Saturday Morning Cartoon! Little Shop

Happy November everyone. Today is November first and for me that means the beginning of NaNoWriMo (national novel writing month) so I should be writing a book right now, instead I’m watching cartoons. I make the big sacrifices for you guys. Last week we watched three horror short films in honor of Halloween, this week we’re going to keep the tone but bring it down so as to not cause trauma to any little ones that may be around. Feed me, you bunch of Seymours!

“Little Shop” Episode 1.1 – Bad Seed (5 out of 10) – Produced by Marvel Productions, Saban, La Cinq and Concorde – New Horizons; Starring Jana Lexxa, Jennie Kwan, Michael Rawl, and Terry McGee; Originally aired September 7, 1991.

“Little Shop” is based on the Broadway musical, and subsequent live action movie “Little Shop of Horrors” starring Rick Moranis and Steve Martin, both of which are based on a 1961 film of the same name. My first introduction to this universe was when I was probably ten years old. My Dad had the original Roger Corman flick in his collection of VHS tapes. I used to lay out in the living room and watch it while I went to sleep. Later I came across the Rick Moranis musical version; at first I didn’t like it. It changed the tone of the story too much for my taste, I was used to the black and white flick that scared me a little when I was younger, this lighter version had lost what was special about the story. However, as time passed I learned to appreciate what the musical had to offer, eventually I came to love the later version. This cartoon is based on that but unfortunately it just doesn’t have the same hook.

Though there are still songs, much else has changed as the story that once made me afraid of the garden has been watered down both by songs and then by the adaptation to children’s television. Essentially it became a poorly made moderately written Disney flick. The show isn’t bad necessarily, it just isn’t that good. In this iteration Seymour and Audrey are children, Seymour works at the flower shop owned by Audrey’s father Mr. Mushnik. One day while on his way home from school, Seymour encounters a bully who throws him in a dumpster, he is then picked up by a garbage truck and taken to the dump where he finds a seed in the ground.

Seymour takes the seed back to Mushnik’s flower shop and plants it, the plant quickly begins to thrive and soon reveals itself to be a sentient 200 million year old dormant plant. Seymour names the plant Junior and the plant continues to grow, hiding its true nature from everyone but Seymour.

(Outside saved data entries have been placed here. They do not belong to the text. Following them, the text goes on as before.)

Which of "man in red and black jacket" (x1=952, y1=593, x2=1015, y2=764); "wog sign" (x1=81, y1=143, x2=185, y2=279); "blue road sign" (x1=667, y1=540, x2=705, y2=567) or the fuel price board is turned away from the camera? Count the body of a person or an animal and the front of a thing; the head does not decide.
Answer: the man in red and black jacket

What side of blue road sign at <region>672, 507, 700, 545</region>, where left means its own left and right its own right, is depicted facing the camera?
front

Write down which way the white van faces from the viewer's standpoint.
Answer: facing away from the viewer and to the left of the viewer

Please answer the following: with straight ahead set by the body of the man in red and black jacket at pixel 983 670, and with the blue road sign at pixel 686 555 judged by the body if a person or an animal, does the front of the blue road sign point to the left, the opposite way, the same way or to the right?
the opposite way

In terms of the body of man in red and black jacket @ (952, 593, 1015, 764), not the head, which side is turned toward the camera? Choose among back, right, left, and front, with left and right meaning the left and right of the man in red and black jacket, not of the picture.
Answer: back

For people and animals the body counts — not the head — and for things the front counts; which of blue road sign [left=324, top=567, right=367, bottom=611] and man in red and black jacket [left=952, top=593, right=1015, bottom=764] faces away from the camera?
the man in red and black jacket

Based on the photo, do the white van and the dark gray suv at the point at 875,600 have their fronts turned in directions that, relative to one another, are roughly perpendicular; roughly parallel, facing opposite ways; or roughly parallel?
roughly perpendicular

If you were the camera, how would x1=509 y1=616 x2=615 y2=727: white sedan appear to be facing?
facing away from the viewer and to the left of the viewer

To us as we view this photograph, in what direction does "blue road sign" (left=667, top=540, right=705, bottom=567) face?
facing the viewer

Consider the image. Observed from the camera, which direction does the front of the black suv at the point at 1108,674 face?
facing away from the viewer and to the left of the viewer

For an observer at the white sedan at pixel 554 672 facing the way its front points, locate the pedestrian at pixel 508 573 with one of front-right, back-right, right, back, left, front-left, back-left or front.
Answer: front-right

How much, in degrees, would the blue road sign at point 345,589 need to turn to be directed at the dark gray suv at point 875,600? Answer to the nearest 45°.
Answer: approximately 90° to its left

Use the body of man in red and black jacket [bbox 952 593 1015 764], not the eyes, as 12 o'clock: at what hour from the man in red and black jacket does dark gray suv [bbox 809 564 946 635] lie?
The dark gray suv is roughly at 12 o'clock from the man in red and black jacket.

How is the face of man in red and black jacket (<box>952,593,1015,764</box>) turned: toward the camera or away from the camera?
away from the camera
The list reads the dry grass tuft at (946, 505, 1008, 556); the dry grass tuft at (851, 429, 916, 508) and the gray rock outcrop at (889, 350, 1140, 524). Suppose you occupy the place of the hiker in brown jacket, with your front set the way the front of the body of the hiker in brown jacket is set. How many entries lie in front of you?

Junior, called Audrey Junior and Audrey II in the previous films, doesn’t want to eat people, he just wants to go home, in addition to Juniors obvious intelligence and awareness it is also revealed that the plant can infuse its own seeds with an idea and plant them in the mind of a human being ultimately brain washing them for a short time. When Seymour and Junior make it back to his previous home they find that the forest where he once lived has since been petrified by the machinations of time and Seymour agrees to return to the store and stay with Seymour.

Junior is horrified when he soon learns that humans consume plants and vows his revenge, though his attempts to militarize the flowers in Mr. Mushnik’s store are….. ahem… fruitless.

When I started to watch it I noticed that something bothered me, it felt familiar somehow but not quite right, then it hit me. This show is basically “Peanuts,” the animation looks similar and you could replace Seymour with Charlie Brown and not notice a difference accept maybe the shape of the head. So there you have it, the unlikely friendship of the loneliest kid you know and a sentient plant sort of hell bent on destroying humanity. It isn’t the greatest, but at least it’s not “The Legend of Zelda.”

One last thing, as an added bonus this episode still contains the original commercials played along with the show. Seeing the commercials was like finding a prize in your cereal when you didn’t expect one, an awesome piece of nostalgia to help cement the experience. You could skip them but I wouldn’t recommend it.